Most of all, like many other commentators, Anderson, whose heart is with the movements, fails to explain how they failed as well as succeeded. The greatest movements for civil rights and peace any nation has witnessed in history - these were a lot to swallow, even in a country ostensibly democratic. No wonder so many of their elements have proved indigestible. Remarkably, many were digestible after all, but Anderson does not really explain how the digestion took place. And if they did succeed in changing the way many Americans live, in the direction of equality and freedom, why did the majority change the way they vote in the direction of Ronald Reagan and Newt Gingrich? Anderson mentions the growth of divorce, but is silent on its causes, and this on its relation to the subsequent panic over "family values."

To his credit, Anderson periodically points to the growth of the right during the '60s, but fails to ask why the backlash has been so fierce and unremitting, so much so as to dominate the national politics of the last quarter of a century.

The '60s broke the consensus on Cold War virtue, Ozzie and Harriet consumerism, white supremacy, America's manifest destiny, indeed, what it meant to be an American altogether. They shook ideas about the descendants of African slaves, about sexual life, and about what a family was and what were the proper relations of men and women. That's a lot of social and cultural foundations to shake, and it's no wonder the country is still shaking.
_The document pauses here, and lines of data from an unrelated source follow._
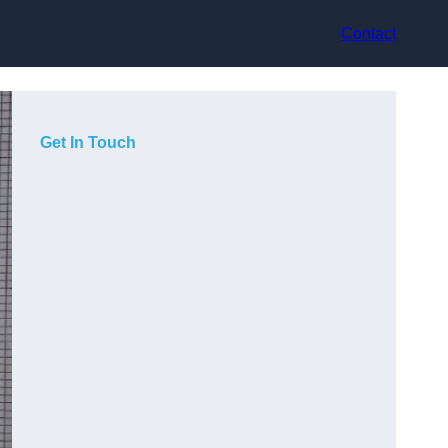
Contact
Get In Touch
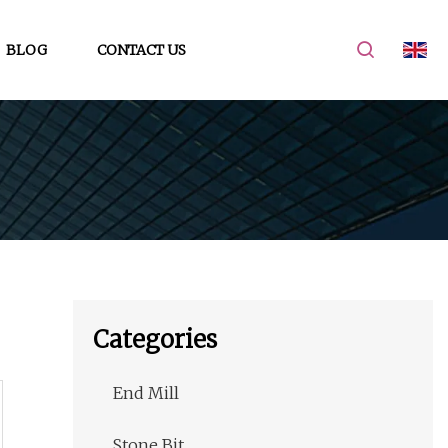
BLOG
CONTACT US
Categories
End Mill
Stone Bit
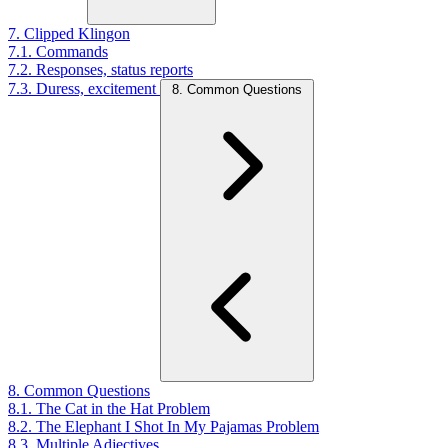
7. Clipped Klingon
7.1. Commands
7.2. Responses, status reports
7.3. Duress, excitement
8. Common Questions
8. Common Questions
8.1. The Cat in the Hat Problem
8.2. The Elephant I Shot In My Pajamas Problem
8.3. Multiple Adjectives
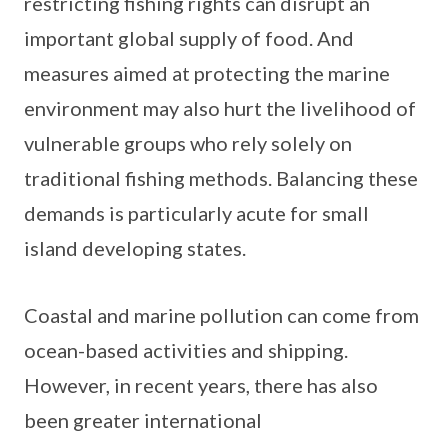
restricting fishing rights can disrupt an
important global supply of food. And
measures aimed at protecting the marine
environment may also hurt the livelihood of
vulnerable groups who rely solely on
traditional fishing methods. Balancing these
demands is particularly acute for small
island developing states.
Coastal and marine pollution can come from
ocean-based activities and shipping.
However, in recent years, there has also
been greater international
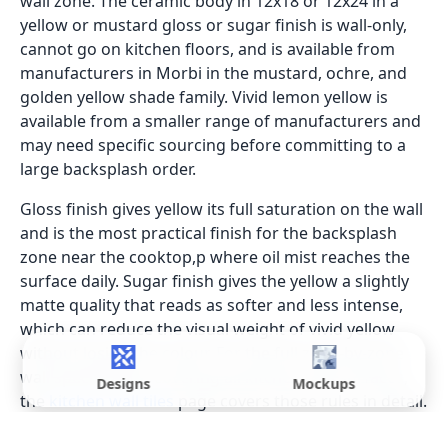
wall zone. The ceramic body in 12x18 or 12x24 in a
yellow or mustard gloss or sugar finish is wall-only,
cannot go on kitchen floors, and is available from
manufacturers in Morbi in the mustard, ochre, and
golden yellow shade family. Vivid lemon yellow is
available from a smaller range of manufacturers and
may need specific sourcing before committing to a
large backsplash order.
Gloss finish gives yellow its full saturation on the wall
and is the most practical finish for the backsplash
zone near the cooktop,p where oil mist reaches the
surface daily. Sugar finish gives the yellow a slightly
matte quality that reads as softer and less intense,
which can reduce the visual weight of vivid yellow
without losing the colour. For the full zone-by-zone
wall specification covering all kitchen wall surfaces,
Designs
Mockups
the
kitchen wall tiles
page covers those rules in detail.
GVT for full-height yellow walls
The Protestant Reformation began as a movement for reform and became something else. It committed plenty of crimes along with liberations, generated powerful opposition along with reforms, and ended up transforming the world in a tumult that lasted a century and a half. Don't expect the bottom line to be reached on the '60s for a long time.

Todd Gitlin is a professor of sociology at the University of California, Berkeley. He was president of Students for a Democratic Society in 1963-64, and an organizer of the first sizable national demonstration against the Vietnam war in 1965. He is the author of, among other books, two on the decade that refuses to die: "The Whole World is Watching" and "The Sixties: Years of Hope, Days of Rage." His latest book, "The Triumph of Common Dreams: Why America is Wracked by Culture Wars," will be published by Metropolitan Books/Henry Holt in November.